The height of the piston dome for 1956 has been increased and the slope of the dome on the valve side has been changed to 30 degrees. This accounts for the increased compression ratio previously covered. Also, the metal inside the piston has been redistributed for added strength. See Figure 2-3.
The cylinder head combustion chamber has been relieved on the valve side for improved breathing.
2-3 CAMSHAFT AND VALVES
The intake valves on all 1956 engines remain unchanged, however, the exhaust valve has been redesigned. The exhaust valve has a new “tulip shaped” head. This type valve reduces restriction to flow and thus increases power output. Added features are flexibility of valve head for better seating and decreased weight. The valve seat angle specification remains 45 degrees as in 1955. See Figure 2-4.
A cast iron alloy camshaft with an increased exhaust cam lift will be employed in synchromesh engines for 1956. The exhaust valve timing has been modified to open five degrees earlier than in 1955.
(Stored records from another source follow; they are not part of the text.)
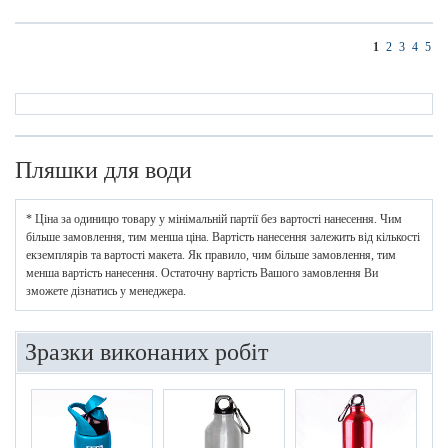
1
2
3
4
5
Пляшки для води
* Ціна за одиницю товару у мінімальній партії без вартості нанесення. Чим
більше замовлення, тим менша ціна. Вартість нанесення залежить від кількості
екземплярів та вартості макета. Як правило, чим більше замовлення, тим
менша вартість нанесення. Остаточну вартість Вашого замовлення Ви
зможете дізнатись у менеджера.
Зразки виконаних робіт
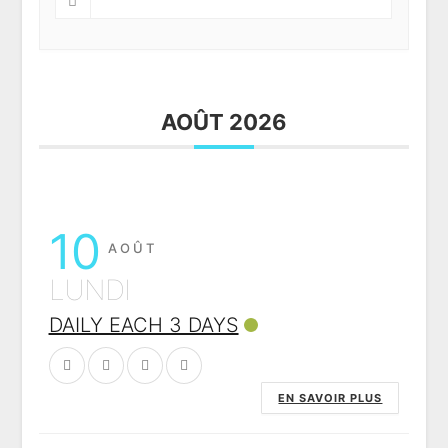
AOÛT 2026
10
AOÛT
LUNDI
DAILY EACH 3 DAYS
EN SAVOIR PLUS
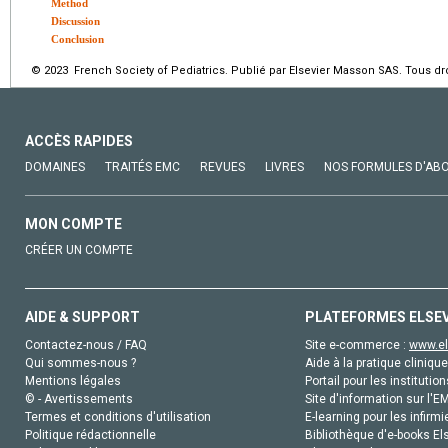
Method
Discussion
Conclusion
© 2023 French Society of Pediatrics. Publié par Elsevier Masson SAS. Tous dro
ACCÈS RAPIDES
DOMAINES
TRAITÉS EMC
REVUES
LIVRES
NOS FORMULES D'AB
MON COMPTE
CRÉER UN COMPTE
AIDE & SUPPORT
PLATEFORMES ELSE
Contactez-nous / FAQ
Site e-commerce :
www.el
Qui sommes-nous ?
Aide à la pratique clinique
Mentions légales
Portail pour les institution
© - Avertissements
Site d'information sur l'E
Termes et conditions d'utilisation
E-learning pour les infirmi
Politique rédactionnelle
Bibliothèque d'e-books Els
There will also be a cast iron alloy camshaft for all Dynaflow engines in 1956. The valve timing for this engine has been modified in that the exhaust valve opens three degrees earlier and closes two degrees later and the intake valve opens two degrees earlier and closes three degrees later in 1955.
These modifications have resulted in an increase in horsepower due to improved volumetric efficiency.
2-4 HYDRAULIC LIFTERS
Buick will in 1956 utilize two new cast iron alloy hydraulic lifters. Both lifters will be functionally the same as in the past, but it must be carefully noted that there are no interchangeable parts. The lifter plunger will have an increased length over the 1955 lifter with a resultant reduction in push rod length.
The primary differences between the two types of 1956 lifters are as follows:
Type “A” identified by the one, two, or three ridges around the indented portion of the lifter body has a thick body wall and relatively small plunger. See Figure 2-5.
It is a one-piece body production lifter. Type “B” identified by the smooth surface of the indented portion of the body is of two piece construction having the upper portion made of steel tubing and the foot of cast alloy iron. It has a thin body wall, and a relatively large plunger.
The 1956 lifters cannot be used in the 1955 engine and the 1955 lifters cannot be used in the 1956 engines. The primary reason for this is that the 1955 forged steel camshaft is not compatible with the 1956 cast iron alloy lifters, nor is the 1956 alloy iron camshaft compatible with the 1955 chilled iron lifters. The different push rod lengths also prevent the possibility of interchanging. However, the two 1956 lifters are interchangeable with each other.
It is no longer necessary to measure check ball travel of hydraulic lifters. However, the leakdown rate specification remains at 9 to 30 seconds. See Figure 2-5.
Because both 1956 lifters have longer plungers, a new adapter is required when using Hydraulic Valve Lifter Leak-Down Tester J-5200-A. The Ram Adapter J-5180-15 will be used for checking leak down rate.
2-5 WATER PUMP
There have been three small modifications in the water pump for 1956. The six blade impeller used in 1955 has been replaced by a three blade impeller with a .060 inch added clearance between the blade and the timing chain cover. The new pump has an increased flow capacity of 16 % at 2000 RPM. The bearing retainer snap ring and water slinger used in 1955 have been eliminated. This has been made possible by increasing the press fit between the bearing and the water pump cover. The fan hub, seal sleeve, and impeller are pressed onto pump shaft. Locating specifications remain the same as in 1955.